Et les humains ne s'écrasèrent pas. Ils restèrent suspendus quelques instants à plusieurs centimètres du sol, puis tombèrent lourdement. Le lapin qui se trouvait là auparavant avait eu le temps de s'enfuir. Pourvu qu'une vache les écrase, pensa l'oiseau vicieux qui, déçu, s'envola à tire-d'aile.
Neville se leva et tendit sa main à Hermione pour l'aider à se relever à son tour. Ils regardèrent autour d'eux d'un air un peu ébahi et inquiet.
- Nous ne sommes plus au Ministère...
Hermione se tourna vers Neville.
- Et nous ne sommes plus chez nous…
Sa voix se brisa.
- Ton visage, Hermione…, remarqua Neville.

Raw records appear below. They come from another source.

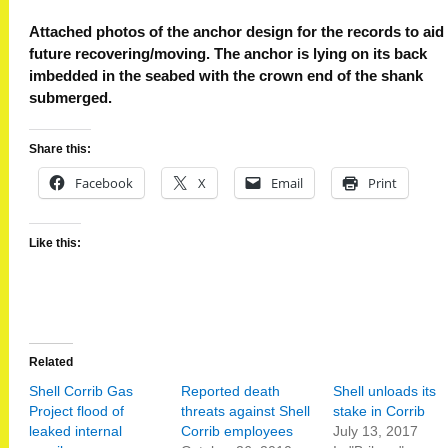
Attached photos of the anchor design for the records to aid
future recovering/moving. The anchor is lying on its back
imbedded in the seabed with the crown end of the shank
submerged.
Share this:
Facebook
X
Email
Print
Like this:
Related
Shell Corrib Gas
Reported death
Shell unloads its
Project flood of
threats against Shell
stake in Corrib
leaked internal
Corrib employees
July 13, 2017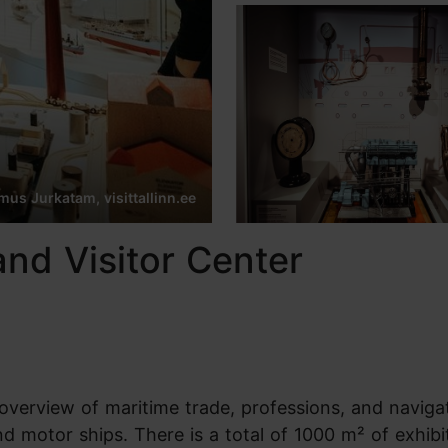
us Jurkatam, visittallinn.ee
nd Visitor Center
verview of maritime trade, professions, and naviga
nd motor ships. There is a total of 1000 m² of exhibi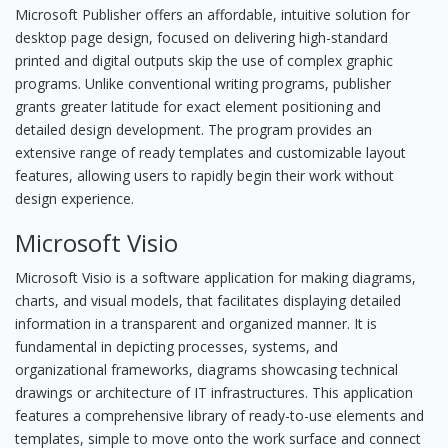
Microsoft Publisher offers an affordable, intuitive solution for
desktop page design, focused on delivering high-standard
printed and digital outputs skip the use of complex graphic
programs. Unlike conventional writing programs, publisher
grants greater latitude for exact element positioning and
detailed design development. The program provides an
extensive range of ready templates and customizable layout
features, allowing users to rapidly begin their work without
design experience.
Microsoft Visio
Microsoft Visio is a software application for making diagrams,
charts, and visual models, that facilitates displaying detailed
information in a transparent and organized manner. It is
fundamental in depicting processes, systems, and
organizational frameworks, diagrams showcasing technical
drawings or architecture of IT infrastructures. This application
features a comprehensive library of ready-to-use elements and
templates, simple to move onto the work surface and connect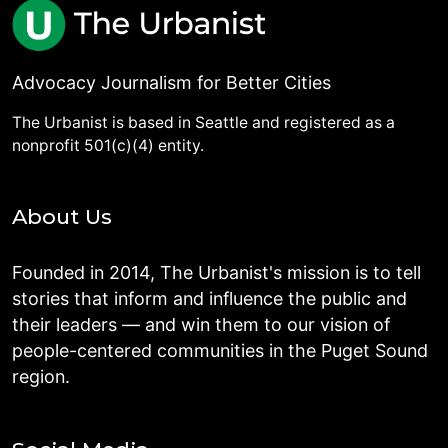
Advocacy Journalism for Better Cities
The Urbanist is based in Seattle and registered as a
nonprofit 501(c)(4) entity.
About Us
Founded in 2014, The Urbanist's mission is to tell
stories that inform and influence the public and
their leaders — and win them to our vision of
people-centered communities in the Puget Sound
region.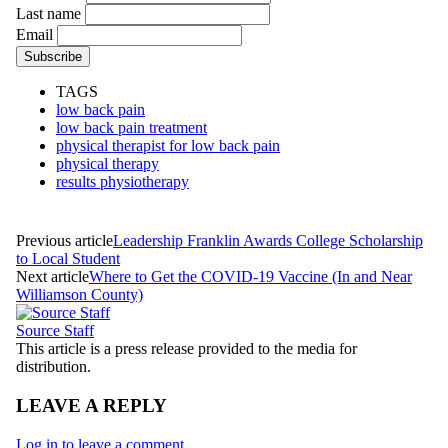
Last name
Email
TAGS
low back pain
low back pain treatment
physical therapist for low back pain
physical therapy
results physiotherapy
Previous article
Leadership Franklin Awards College Scholarship
to Local Student
Next article
Where to Get the COVID-19 Vaccine (In and Near
Williamson County)
Source Staff
This article is a press release provided to the media for
distribution.
LEAVE A REPLY
Log in to leave a comment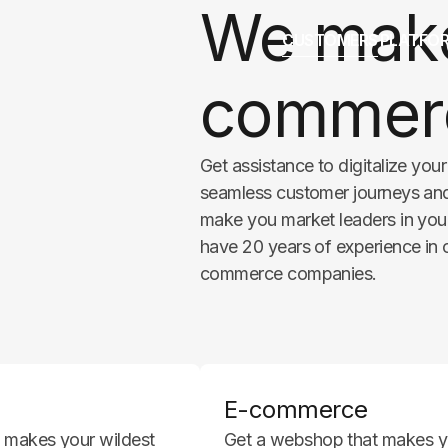
We make
CUSTOMERS
PLATFO
commerc
Get assistance to digitalize you
seamless customer journeys and 
make you market leaders in your
have 20 years of experience in
commerce companies.
E-commerce
nd makes your wildest
Get a webshop that makes yo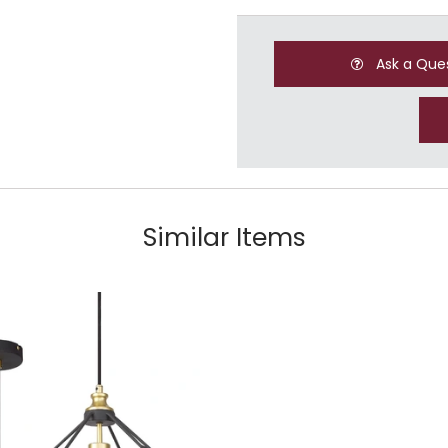
Ask a Que
Similar Items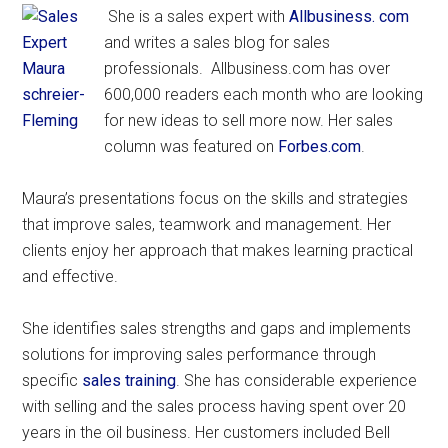
She is a sales expert with
Allbusiness. com
and writes a sales blog for sales
professionals. Allbusiness.com has over
600,000 readers each month who are looking
for new ideas to sell more now. Her sales
column was featured on
Forbes.com
.
Maura’s presentations focus on the skills and strategies
that improve sales, teamwork and management. Her
clients enjoy her approach that makes learning practical
and effective.
She identifies sales strengths and gaps and implements
solutions for improving sales performance through
specific
sales training
. She has considerable experience
with selling and the sales process having spent over 20
years in the oil business. Her customers included Bell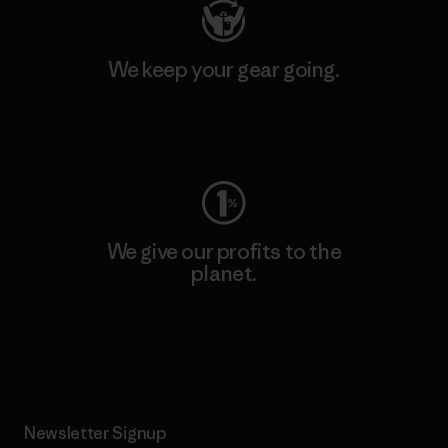
We keep your gear going.
Visit Worn Wear
We give our profits to the
planet.
Read Our Commitment
Newsletter Signup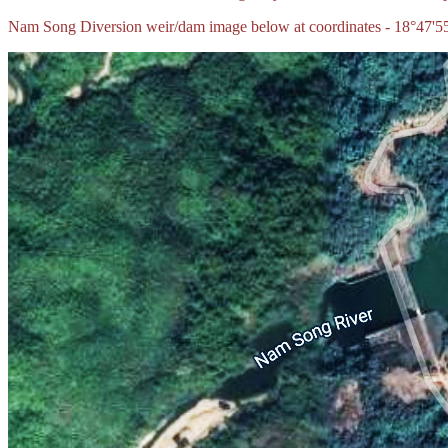
Nam Song Diversion weir/dam image below at coordinates - 18°47'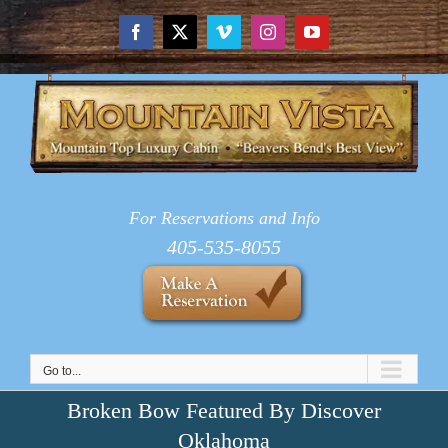
Skip
to
Facebook
X
Vimeo
Instagram
YouTube
content
For Reservations and Info
405-535-8055
Go to...
Broken Bow Featured By Discover
Oklahoma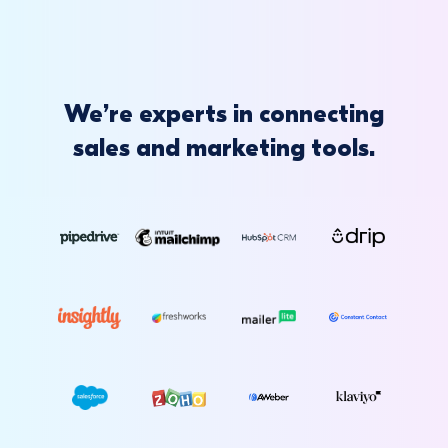
We’re experts in connecting
sales and marketing tools.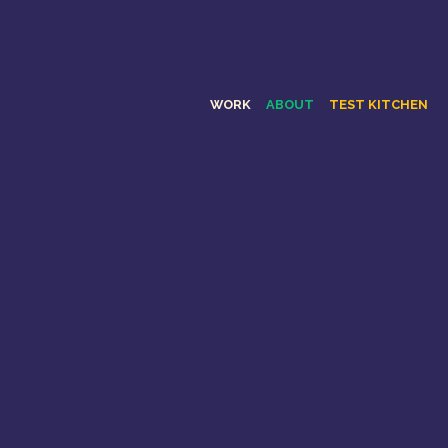
WORK
ABOUT
TEST KITCHEN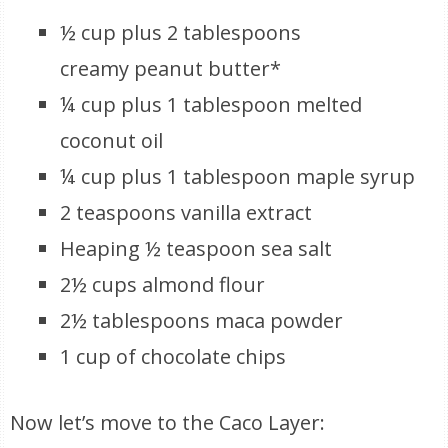
½ cup plus 2 tablespoons
creamy peanut butter*
¼ cup plus 1 tablespoon melted
coconut oil
¼ cup plus 1 tablespoon maple syrup
2 teaspoons vanilla extract
Heaping ½ teaspoon sea salt
2½ cups almond flour
2½ tablespoons maca powder
1 cup of chocolate chips
Now let’s move to the Caco Layer: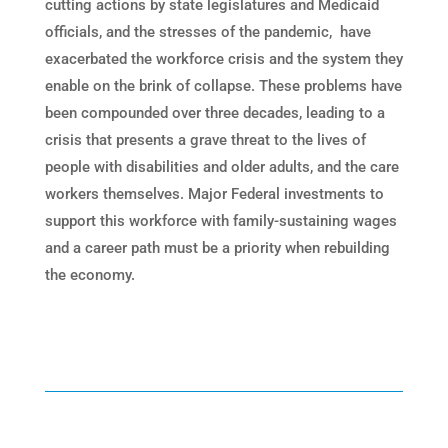
cutting actions by state legislatures and Medicaid
officials, and the stresses of the pandemic, have
exacerbated the workforce crisis and the system they
enable on the brink of collapse. These problems have
been compounded over three decades, leading to a
crisis that presents a grave threat to the lives of
people with disabilities and older adults, and the care
workers themselves. Major Federal investments to
support this workforce with family-sustaining wages
and a career path must be a priority when rebuilding
the economy.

- Qu'est-ce qu'il y a ? s'affola cette dernière. Oh, Merlin, les potions de rajeunissement !
- Non, Hermione, tu ne rajeunis plus à présent...
- Quel âge me donnes-tu ?
- Et bien, disons… une quinzaine d'années, peut-être un peu plus. Oui, c'est ça, seize ans, je dirais. Tu sembles avoir approximativement l'âge que tu avais en cinquième année.
Hermione rumina l'informa quelques instants en silence puis demanda :
- Neville, qu'est-ce qu'on va devenir ? Ces sabliers… Je suis certaine que nous avons remonté le temps…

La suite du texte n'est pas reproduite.